Do not display raw response bodies, exception details, or unknown provider messages.
Normalize the generated API error at the client boundary into this project-owned shape:
type ApiFieldError = {
field: string
code: string
message: string
}
type ApiError = {
status: number
code: string
message: string
traceId?: string
fieldErrors: ApiFieldError[]
}Unknown or malformed responses become a safe unexpected_error value. Preserve the trace ID for support, but do not use the safe message as a programmatic discriminator.
Assign state to the narrowest owner (STATE.OWNER.001)
Choose state in this order:
- Server data owned by the API and rendered on the server.
- URL state for shareable filters, sorting, selection, and pagination.
- Form state for submitted input and validation.
- Component state for local interaction.
- Client server-state cache after repeated browser reads require it.
- Shared client state after unrelated branches must coordinate non-server state.
Do not copy server data into a shared client store as the default.
Keep forms aligned with use cases (FORM.CONTRACT.001)
Form fields and structural validation match the use-case input and OpenAPI contract. Domain invariants remain enforced by the API and Domain even when the browser provides earlier feedback.
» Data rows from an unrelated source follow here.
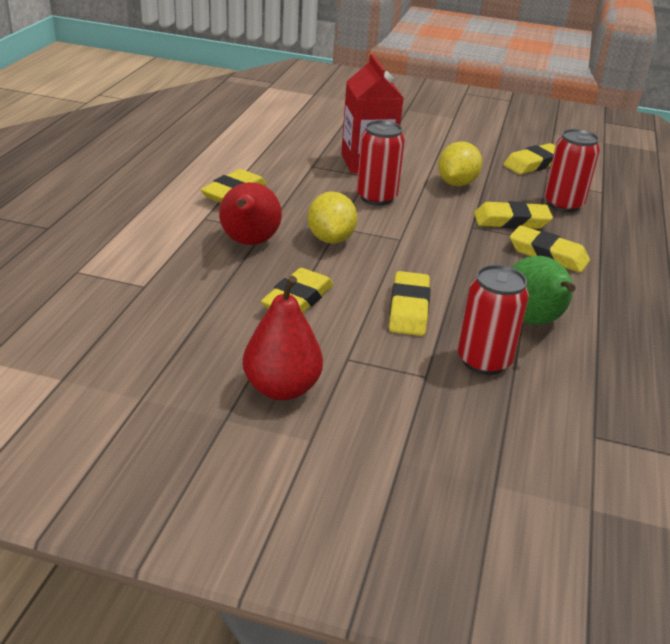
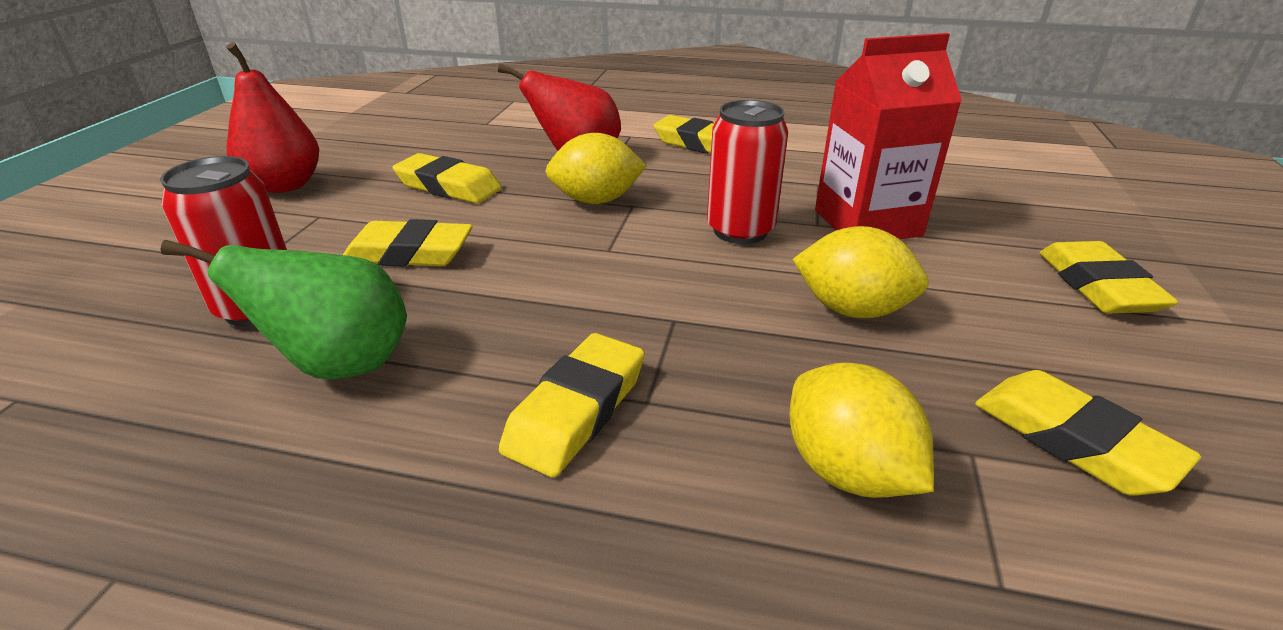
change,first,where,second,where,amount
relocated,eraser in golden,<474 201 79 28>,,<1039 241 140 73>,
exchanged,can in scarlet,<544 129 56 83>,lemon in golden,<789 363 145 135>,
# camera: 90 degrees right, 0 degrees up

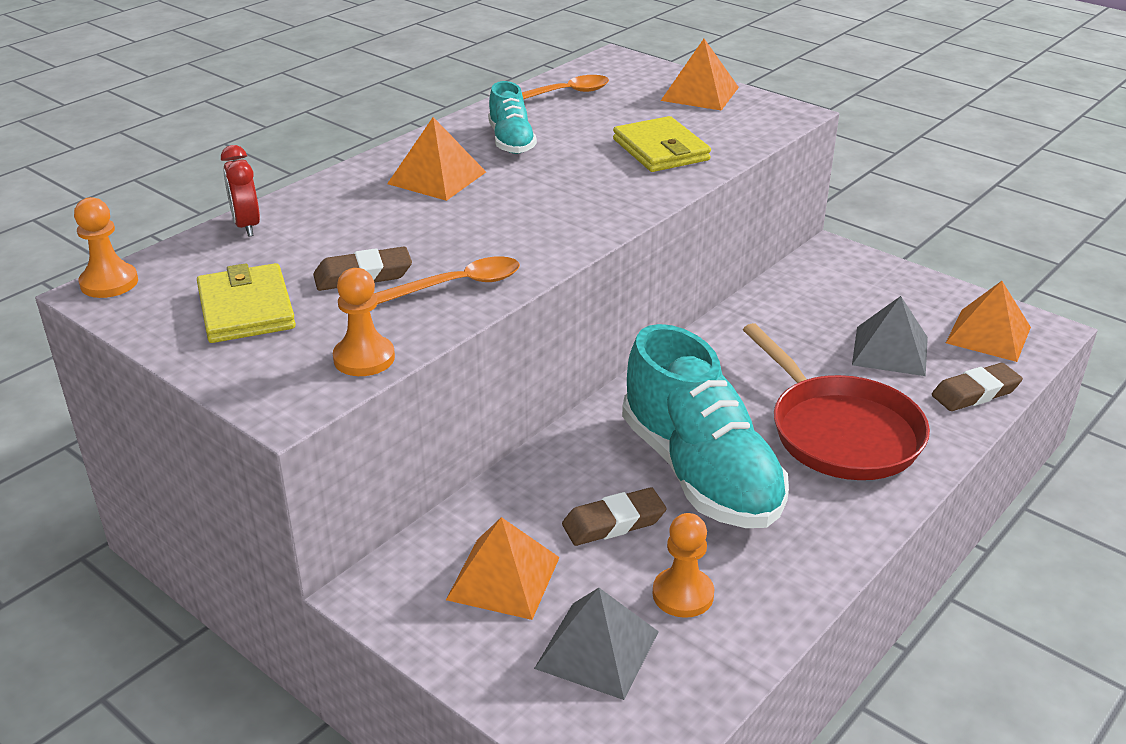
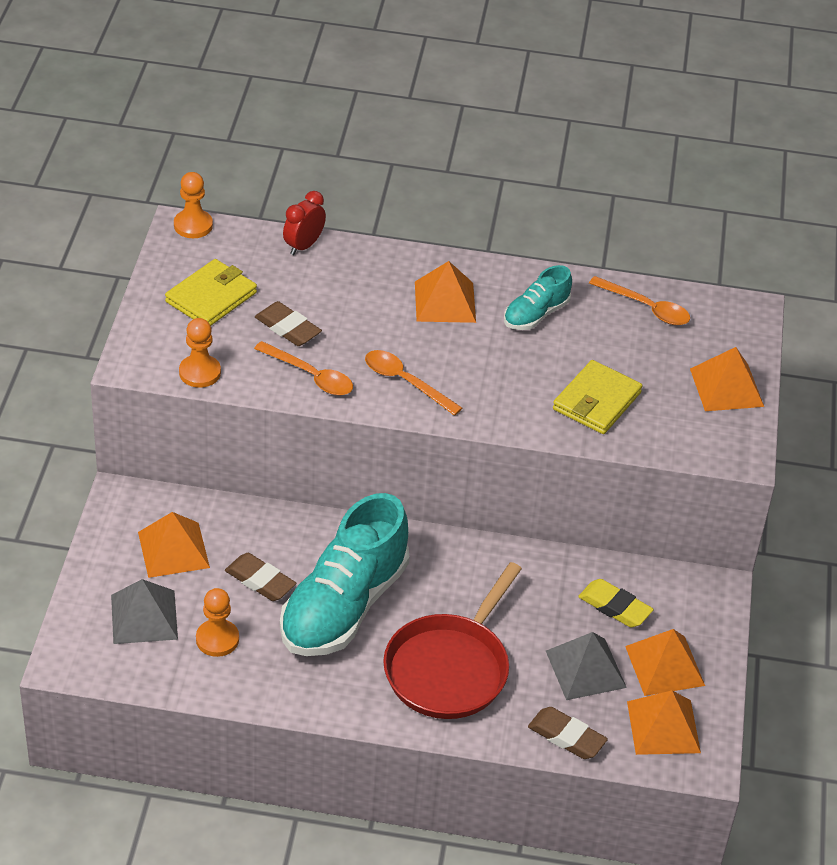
change,first,where,second,where,amount
appeared,,,teaspoon in bright orange,<365 350 97 66>,
appeared,,,eraser in golden,<578 579 76 48>,
appeared,,,solid pyramid in bright orange,<625 629 80 67>,
# camera: 55 degrees right, 10 degrees up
The form maps stable field errors to their controls and preserves user input after recoverable failure.
Server Actions return one serializable discriminated result rather than a Response, thrown provider value, or generated client object:
type ActionResult<T> =
| { status: 'succeeded'; data: T }
| { status: 'failed'; error: ApiError }Validate and map FormData on the server, then call the operation-specific typed API function. Disable repeat submission while pending. Refresh a route or cache tag only after success. Use updateTag inside a Server Action when the next read in that action requires read-your-writes, revalidatePath for a route refresh, and revalidateTag with the documented cache-life profile for stale-while-revalidate behavior. Client Components do not call these server APIs.
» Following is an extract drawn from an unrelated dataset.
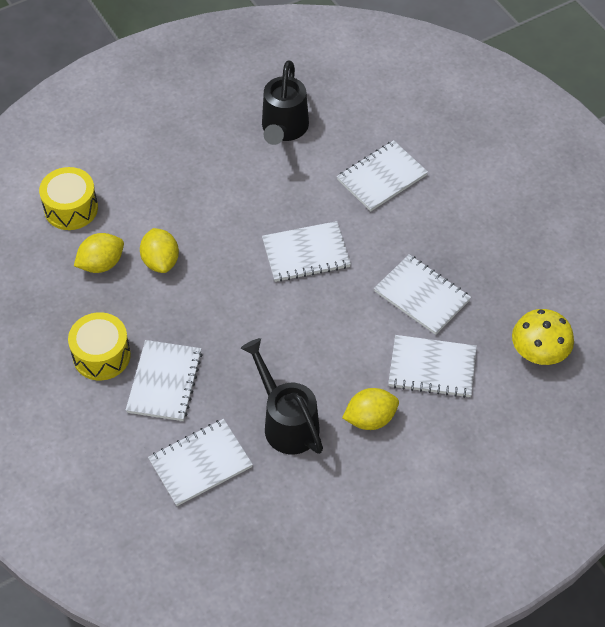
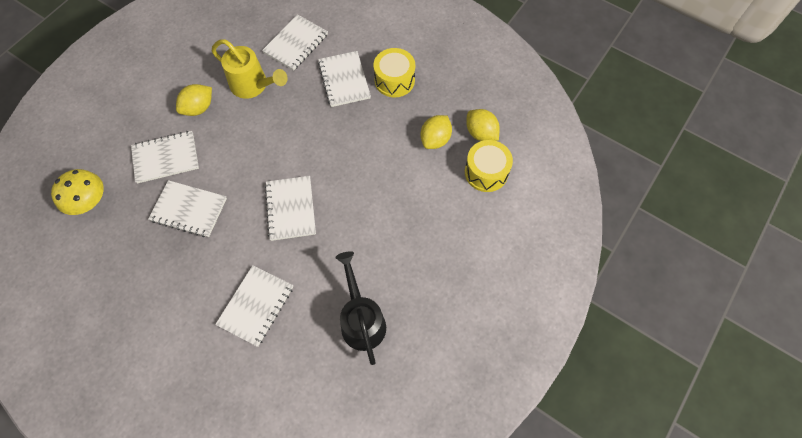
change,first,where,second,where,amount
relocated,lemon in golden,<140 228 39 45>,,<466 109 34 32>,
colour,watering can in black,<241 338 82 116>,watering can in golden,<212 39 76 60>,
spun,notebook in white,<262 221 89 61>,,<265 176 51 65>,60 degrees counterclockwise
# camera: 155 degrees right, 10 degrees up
Keep secrets out of browser storage (DATA.SECRETS.001)
Do not store refresh tokens, provider secrets, or privileged service credentials in local storage, session storage, IndexedDB, or browser-visible environment variables.
Use the frontend authentication extension when Next.js owns interactive login and session cookies.
Make optimistic behavior recoverable (STATE.OPTIMISTIC.001)
Use optimistic updates only when the operation has a stable client identity, conflict behavior, failure rollback, and reconciliation path. Money, irreversible actions, and uncertain authorization require server confirmation before presenting success.
Conventions
Use this API layout for one frontend
lib/
api/
client.ts
problem-details.ts
features/
posts/
create-draft/
create-draft-action.ts
list-posts/
get-posts.tsMove the generated types and client to workspace packages only when more than one frontend consumes them.
Keep schemas operation-specific
Place a form or view schema in the owning use-case folder. Move it to capability shared code only after another use case uses the same contract.
Use native and framework form support first
Use native form semantics, React action state, and small project-owned validation before adding a form package. A complex repeated form requirement may justify an approved dependency and local convention.
Keep cache invalidation close to mutations
The mutation function names the route, tag, or query data it invalidates. Do not scatter invalidation across unrelated components.
Examples
A posts list reads on the server from the typed API client. Its search and cursor live in the URL. CreateDraftForm submits through a Server Action, maps Problem Details field errors, and refreshes the posts route after success.
Verification
- Compare generated types with OpenAPI output.
- Search for handwritten API transport types and direct ad hoc fetch clients.
- Search for direct
process.envand browser token storage. - Inspect each shared store or client cache for a documented requirement.
- Test form success, field errors, global errors, duplicate submission, and recovery.
- Test malformed non-Problem-Details responses and trace-ID presentation for support.
- Test optimistic rollback and reconciliation when optimistic behavior exists.